I just remember when tree work was a honerable trade. Along with ALL the trades . painting, roofing , plastering, well anyway I should shut up.Some of you know what I mean.


----------



## Nickrosis (Sep 25, 2002)

Don't talk about women's underwear, Stumper!

Every night, I've set a goal to study Spanish, French, and German. As much as I'd like to learn more Polish to communicate with the beautiful ladies of that fine country.... They speak English well enough already, especially Jola and Basia.  

Sonny, it's an international world, and the more we prepare for it, the better off we will be.


----------



## Nickrosis (Nov 16, 2004)

And now I'm struggling to get Spanish everyday! But I'm picking up some Korean now. 

I love my multicultural world.


----------



## Stumper (Nov 16, 2004)

Kimchi!


----------



## Nickrosis (Nov 16, 2004)

I learned the word for "asterisk" in Korean and Spanish today. My group mates are from Venezuela and South Korea for my marketing class.

It's a riot! They're so much fun to be around. And loaded with cash, too....


----------



## techdave (Nov 16, 2004)

*Espanol--claro que si*

Ola Nickrosis. Si, yo hablo Espanol pero es estilo, "Chicano" , y no es perfecta. Pero quisas mas importante, soy bi-cultural. Mis Abuelitos son Californio y Chihuahuense. (My" Anglo"grandparents were Scots-Irish, and German-English. ) 

Dave Hernandez
Jamul Ca (San Diego)

Es agradable ser importante 
pero
Es mas importante ser agradable


----------



## MasterBlaster (Nov 16, 2004)

2 tea in s ahh fu-mar? No tango!


----------



## Stumper (Nov 16, 2004)

Butch , What's this "No Tango" stuff-you said you were a good dancer!


----------

* [Task to complete]: Transcribe the part of the forum thread above between "It's a riot!" and "and German-English. )", inclusive.

* [Extracted data]:

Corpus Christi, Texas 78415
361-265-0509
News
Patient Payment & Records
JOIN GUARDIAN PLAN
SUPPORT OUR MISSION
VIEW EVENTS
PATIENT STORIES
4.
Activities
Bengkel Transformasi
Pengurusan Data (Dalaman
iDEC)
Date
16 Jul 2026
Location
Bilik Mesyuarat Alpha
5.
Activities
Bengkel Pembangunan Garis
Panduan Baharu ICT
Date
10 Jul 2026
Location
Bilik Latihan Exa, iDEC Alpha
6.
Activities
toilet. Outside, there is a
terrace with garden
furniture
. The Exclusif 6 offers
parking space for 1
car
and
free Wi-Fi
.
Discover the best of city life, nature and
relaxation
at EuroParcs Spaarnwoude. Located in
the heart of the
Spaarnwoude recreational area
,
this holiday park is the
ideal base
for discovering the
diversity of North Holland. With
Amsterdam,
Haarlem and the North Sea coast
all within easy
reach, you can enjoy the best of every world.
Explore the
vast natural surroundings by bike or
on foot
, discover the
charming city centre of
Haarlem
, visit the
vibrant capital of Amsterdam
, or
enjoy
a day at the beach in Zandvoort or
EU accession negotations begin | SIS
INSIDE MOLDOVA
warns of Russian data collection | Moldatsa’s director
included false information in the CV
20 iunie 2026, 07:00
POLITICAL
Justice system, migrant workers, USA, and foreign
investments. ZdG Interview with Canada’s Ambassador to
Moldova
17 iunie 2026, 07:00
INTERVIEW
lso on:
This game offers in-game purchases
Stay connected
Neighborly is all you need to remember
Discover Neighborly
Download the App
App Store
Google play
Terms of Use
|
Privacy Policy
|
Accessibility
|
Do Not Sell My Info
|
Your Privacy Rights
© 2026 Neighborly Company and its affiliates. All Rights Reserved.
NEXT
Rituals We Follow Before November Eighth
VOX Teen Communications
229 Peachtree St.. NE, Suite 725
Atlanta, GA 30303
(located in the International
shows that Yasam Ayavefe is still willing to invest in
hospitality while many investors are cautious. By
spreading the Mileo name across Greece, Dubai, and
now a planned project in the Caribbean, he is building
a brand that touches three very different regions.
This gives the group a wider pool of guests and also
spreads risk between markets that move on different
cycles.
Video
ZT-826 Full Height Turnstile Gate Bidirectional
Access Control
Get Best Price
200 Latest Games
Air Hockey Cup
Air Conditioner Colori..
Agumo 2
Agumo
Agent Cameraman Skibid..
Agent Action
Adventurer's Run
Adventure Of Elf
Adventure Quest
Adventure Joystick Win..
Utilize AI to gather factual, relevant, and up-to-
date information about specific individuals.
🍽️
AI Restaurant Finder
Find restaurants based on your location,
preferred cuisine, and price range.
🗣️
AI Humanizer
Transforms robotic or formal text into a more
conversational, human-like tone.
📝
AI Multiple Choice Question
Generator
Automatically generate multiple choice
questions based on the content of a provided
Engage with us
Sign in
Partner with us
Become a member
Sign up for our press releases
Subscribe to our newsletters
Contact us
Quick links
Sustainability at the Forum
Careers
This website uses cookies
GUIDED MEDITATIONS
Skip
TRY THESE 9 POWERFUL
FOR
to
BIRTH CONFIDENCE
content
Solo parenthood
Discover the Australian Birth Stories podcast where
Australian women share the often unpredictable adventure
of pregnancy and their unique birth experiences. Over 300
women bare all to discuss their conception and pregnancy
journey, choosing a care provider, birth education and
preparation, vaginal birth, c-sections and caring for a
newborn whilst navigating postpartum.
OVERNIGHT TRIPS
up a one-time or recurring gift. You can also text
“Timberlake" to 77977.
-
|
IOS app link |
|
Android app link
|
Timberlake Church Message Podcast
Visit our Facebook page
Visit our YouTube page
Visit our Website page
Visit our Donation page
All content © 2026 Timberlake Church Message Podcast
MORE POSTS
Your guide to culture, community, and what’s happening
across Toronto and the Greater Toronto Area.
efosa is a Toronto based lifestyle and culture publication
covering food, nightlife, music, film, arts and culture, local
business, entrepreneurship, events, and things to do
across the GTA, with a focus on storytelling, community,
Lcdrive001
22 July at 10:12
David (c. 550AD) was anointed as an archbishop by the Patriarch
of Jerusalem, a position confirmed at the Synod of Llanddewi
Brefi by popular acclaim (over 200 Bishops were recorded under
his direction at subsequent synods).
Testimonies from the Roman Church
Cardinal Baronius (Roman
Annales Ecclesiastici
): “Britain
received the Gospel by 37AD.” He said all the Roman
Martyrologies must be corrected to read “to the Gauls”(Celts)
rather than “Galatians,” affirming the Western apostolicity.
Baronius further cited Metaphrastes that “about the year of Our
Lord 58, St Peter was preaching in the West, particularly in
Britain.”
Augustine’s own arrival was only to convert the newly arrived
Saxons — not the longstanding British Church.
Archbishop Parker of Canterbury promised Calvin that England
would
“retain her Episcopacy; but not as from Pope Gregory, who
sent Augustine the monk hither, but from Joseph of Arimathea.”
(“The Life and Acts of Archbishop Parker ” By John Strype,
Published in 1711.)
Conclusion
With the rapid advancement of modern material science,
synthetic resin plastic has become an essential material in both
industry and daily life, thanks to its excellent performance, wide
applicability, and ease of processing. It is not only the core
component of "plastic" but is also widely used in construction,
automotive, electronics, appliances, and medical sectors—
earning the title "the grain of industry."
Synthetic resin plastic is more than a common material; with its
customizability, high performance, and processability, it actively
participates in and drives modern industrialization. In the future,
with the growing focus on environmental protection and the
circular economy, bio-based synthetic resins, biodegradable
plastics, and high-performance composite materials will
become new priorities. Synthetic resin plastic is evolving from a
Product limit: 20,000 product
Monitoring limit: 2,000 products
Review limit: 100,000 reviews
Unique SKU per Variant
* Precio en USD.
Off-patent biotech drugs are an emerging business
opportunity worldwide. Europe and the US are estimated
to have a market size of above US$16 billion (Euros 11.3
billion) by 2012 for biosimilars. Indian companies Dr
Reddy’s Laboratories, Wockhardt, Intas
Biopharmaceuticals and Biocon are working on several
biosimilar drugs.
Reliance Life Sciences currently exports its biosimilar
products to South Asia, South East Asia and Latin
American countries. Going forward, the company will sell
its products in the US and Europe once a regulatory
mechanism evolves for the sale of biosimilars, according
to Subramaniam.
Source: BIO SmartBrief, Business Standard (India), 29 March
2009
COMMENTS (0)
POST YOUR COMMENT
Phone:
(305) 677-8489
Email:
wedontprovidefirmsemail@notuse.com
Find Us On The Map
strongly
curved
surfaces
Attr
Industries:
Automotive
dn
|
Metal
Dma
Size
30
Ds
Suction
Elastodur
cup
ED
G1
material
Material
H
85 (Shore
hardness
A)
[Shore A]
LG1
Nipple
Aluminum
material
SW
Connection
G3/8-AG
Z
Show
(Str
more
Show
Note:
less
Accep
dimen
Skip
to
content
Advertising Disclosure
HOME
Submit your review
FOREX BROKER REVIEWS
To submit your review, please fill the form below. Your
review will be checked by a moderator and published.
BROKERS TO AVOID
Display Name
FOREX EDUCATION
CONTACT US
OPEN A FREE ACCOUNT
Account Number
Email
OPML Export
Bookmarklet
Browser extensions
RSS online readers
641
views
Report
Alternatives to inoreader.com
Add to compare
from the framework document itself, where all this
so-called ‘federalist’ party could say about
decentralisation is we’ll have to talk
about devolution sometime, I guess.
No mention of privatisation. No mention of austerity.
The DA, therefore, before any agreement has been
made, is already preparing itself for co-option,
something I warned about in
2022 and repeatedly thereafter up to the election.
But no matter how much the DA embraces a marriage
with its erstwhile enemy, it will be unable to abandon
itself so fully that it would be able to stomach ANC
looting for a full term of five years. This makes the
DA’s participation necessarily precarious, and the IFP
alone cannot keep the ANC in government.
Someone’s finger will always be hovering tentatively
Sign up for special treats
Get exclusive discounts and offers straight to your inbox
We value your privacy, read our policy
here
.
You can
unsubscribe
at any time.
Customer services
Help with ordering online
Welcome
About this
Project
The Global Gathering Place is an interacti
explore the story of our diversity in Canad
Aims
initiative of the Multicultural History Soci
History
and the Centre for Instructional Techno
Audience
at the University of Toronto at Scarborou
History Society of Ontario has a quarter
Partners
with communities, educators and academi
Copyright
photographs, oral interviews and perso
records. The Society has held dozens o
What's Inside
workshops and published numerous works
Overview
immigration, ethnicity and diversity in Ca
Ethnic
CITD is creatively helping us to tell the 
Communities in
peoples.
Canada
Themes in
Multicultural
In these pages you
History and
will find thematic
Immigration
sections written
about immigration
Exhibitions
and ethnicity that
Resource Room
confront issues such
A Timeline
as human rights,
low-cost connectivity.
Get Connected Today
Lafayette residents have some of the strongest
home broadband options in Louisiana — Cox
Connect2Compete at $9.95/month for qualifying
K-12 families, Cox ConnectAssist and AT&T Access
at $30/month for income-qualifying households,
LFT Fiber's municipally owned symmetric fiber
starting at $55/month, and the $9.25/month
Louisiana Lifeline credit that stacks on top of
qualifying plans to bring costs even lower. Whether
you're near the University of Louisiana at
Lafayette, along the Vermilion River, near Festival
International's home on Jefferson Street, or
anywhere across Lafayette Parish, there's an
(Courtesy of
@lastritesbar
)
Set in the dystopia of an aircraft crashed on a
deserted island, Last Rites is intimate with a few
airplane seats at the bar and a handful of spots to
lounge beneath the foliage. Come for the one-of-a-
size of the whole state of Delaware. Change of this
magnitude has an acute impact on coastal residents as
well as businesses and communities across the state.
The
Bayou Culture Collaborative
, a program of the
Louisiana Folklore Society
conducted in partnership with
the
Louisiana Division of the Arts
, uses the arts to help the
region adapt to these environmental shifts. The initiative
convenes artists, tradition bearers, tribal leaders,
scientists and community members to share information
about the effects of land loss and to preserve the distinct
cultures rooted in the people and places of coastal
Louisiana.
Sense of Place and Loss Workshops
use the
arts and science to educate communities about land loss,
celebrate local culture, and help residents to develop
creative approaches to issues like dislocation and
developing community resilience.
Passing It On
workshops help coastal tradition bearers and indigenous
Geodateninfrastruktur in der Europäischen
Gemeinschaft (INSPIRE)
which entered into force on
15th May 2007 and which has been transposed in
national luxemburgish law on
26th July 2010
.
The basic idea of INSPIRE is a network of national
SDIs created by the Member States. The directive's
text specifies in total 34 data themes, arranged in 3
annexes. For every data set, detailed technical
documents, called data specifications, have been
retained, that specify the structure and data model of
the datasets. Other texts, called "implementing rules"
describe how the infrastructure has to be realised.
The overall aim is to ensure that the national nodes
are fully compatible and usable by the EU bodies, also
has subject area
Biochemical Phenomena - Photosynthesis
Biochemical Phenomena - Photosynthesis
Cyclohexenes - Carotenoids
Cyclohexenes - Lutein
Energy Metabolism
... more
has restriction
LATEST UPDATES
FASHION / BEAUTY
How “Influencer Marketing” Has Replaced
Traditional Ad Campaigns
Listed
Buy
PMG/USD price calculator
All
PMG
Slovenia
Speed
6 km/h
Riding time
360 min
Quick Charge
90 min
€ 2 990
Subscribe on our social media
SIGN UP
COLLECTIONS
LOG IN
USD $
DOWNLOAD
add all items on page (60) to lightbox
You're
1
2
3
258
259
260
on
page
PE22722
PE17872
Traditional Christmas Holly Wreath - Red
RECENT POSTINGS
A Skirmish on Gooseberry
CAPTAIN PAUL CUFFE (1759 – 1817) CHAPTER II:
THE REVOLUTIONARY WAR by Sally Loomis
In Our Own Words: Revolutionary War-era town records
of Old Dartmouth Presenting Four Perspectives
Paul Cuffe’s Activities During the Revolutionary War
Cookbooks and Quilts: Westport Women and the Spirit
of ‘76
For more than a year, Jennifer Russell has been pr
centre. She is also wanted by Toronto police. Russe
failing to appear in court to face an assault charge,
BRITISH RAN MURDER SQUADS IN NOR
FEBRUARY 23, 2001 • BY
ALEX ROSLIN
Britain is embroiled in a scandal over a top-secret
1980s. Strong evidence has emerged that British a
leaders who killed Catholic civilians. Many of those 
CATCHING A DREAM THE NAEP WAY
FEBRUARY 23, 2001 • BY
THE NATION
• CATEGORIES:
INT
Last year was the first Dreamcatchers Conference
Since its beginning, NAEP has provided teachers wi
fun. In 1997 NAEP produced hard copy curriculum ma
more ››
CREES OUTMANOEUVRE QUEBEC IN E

* [Solution below]:
It's a riot! They're so much fun to be around. And loaded with cash, too....


----------



## techdave (Nov 16, 2004)

*Espanol--claro que si*

Ola Nickrosis. Si, yo hablo Espanol pero es estilo, "Chicano" , y no es perfecta. Pero quisas mas importante, soy bi-cultural. Mis Abuelitos son Californio y Chihuahuense. (My" Anglo"grandparents were Scots-Irish, and German-English. )